The User Personality-Similarity Model. In this Section, we proposed the user personality-similarity model to make the final recommendation. The personality matching score between a user u and the potential blogger pf is expressed as follows:

$$\begin{aligned} TPM(u, pf)=\mu (\sum MS(u, pf,dim)) \end{aligned}$$
(5)

In Eq. (5), TPM(upf) is the total personality matching (TPM) score between user u and potential followee pf. \(\mu \) is the average value of each dimension. MS(upfdim) indicates the personality matching score of the user u and the potential recommendation followee pf in a certain dimension.
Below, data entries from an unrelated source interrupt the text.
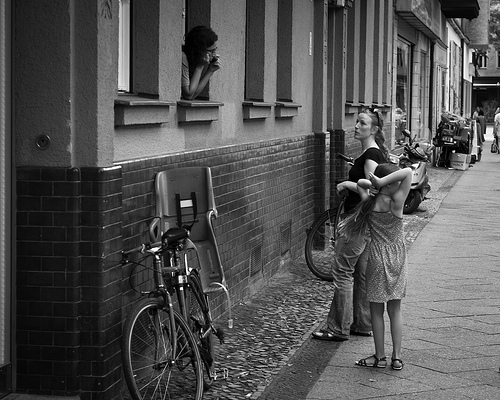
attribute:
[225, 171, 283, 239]
wall — brick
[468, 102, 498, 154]
people — few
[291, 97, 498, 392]
sidewalk — down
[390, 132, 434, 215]
scooter — background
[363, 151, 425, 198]
girl — little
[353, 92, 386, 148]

Next, the matching score calculation formula for each dimension is defined as follows [10]:

$$\begin{aligned} scoreAgreement(u, pf, dim) = \left\{ \begin{array}{ll} 0.5 &{} \text {both u and pf are dimension}\\ 0.25 &{} \text {either u or pf are dimension}\\ 0 &{} \text {None is dimension} \end{array} \right. \end{aligned}$$
(6)

Finally, we formally define the evaluation of the formula in the UPS model as follows,

$$\begin{aligned} FScore=\gamma _{1}sim(u, v)+\gamma _{2}TPM(u, pf) \end{aligned}$$
(7)

Where \(\gamma _{i}\) is the weight value of the formula, and \(\gamma _{1}+\gamma _{2}=1\). Finally, we use this formula as the final evaluation formula in followee recommendation.

4 Experiment

In this experiment, We use the microblogging users between the various attributes of information similarity calculation method for user recommendation experiment. In this paper, two evaluation indicators are used to evaluate the user similarity algorithm which are p@N and average precision.

We use the large-scale dataset crawled from Sina Weibo, the most popular microblogging system in China. The dataset contains 256.7 million users’ social link information and 550 million tweets. The dataset include tweets, user relations and user background information.

Fig. 1.
figure 1

Recommendation results based on user similarity

Fig. 2.
figure 2

Personality-aware of compared methods

4.1 Results

In the experiment, the weight of the attribute similarity calculation formula between the user(u) and user(v) is calculated by Analytic Hierarchy Process (AHP).

Figure 1 shows the experimental results of the above similarity on P@N, which reflects the motivation of the experiment is to examine the user information and its four kinds of attribute information (place, tweets, relation, interaction) in the calculation of user similarity performance. The experiment results show that compared with the four attribute information of user information, the P@N results of the similarity of relation are best in the previous P@25 and the overall similarity of the users is the second.

Unlike when computing the personality profiles in which ever term appearing in tweets was considered, terms in tweets were filtered according to a processing approach. The approach considered the full-text of tweets (named Original). The effect of adding personality as a factor in user-based followee recommendation is shown in Fig. 2. The figure summarises the average precision for each of the predefined N, including results for six linear combinations of factor’s weights. As a result, it can be stated that considering a quantitative analysis of personality in combination with user-based factors could help to correctly place the most important or interesting users in the first positions of the ranking of suggested users.

5 Conclusions

In this paper, we propose a User Personality-Similarity (UPS) model for followee recommendation, a novel personality followee recommendation scheme over microblogging systems based on user attribute and the big-five personality model. This paper analysed how user personality conditions the followee selection process by combining a quantitative analysis of personality traits with the most commonly used predictive factors for followee recommendation. The combined attributes were insert into a recommendation algorithm that computed the similarity among target users and potential followees. We conduct experiments using large-scale traces form Sina Weibo to evaluate our design. Results show that UPS model greatly outperforms existing recommendation schemes.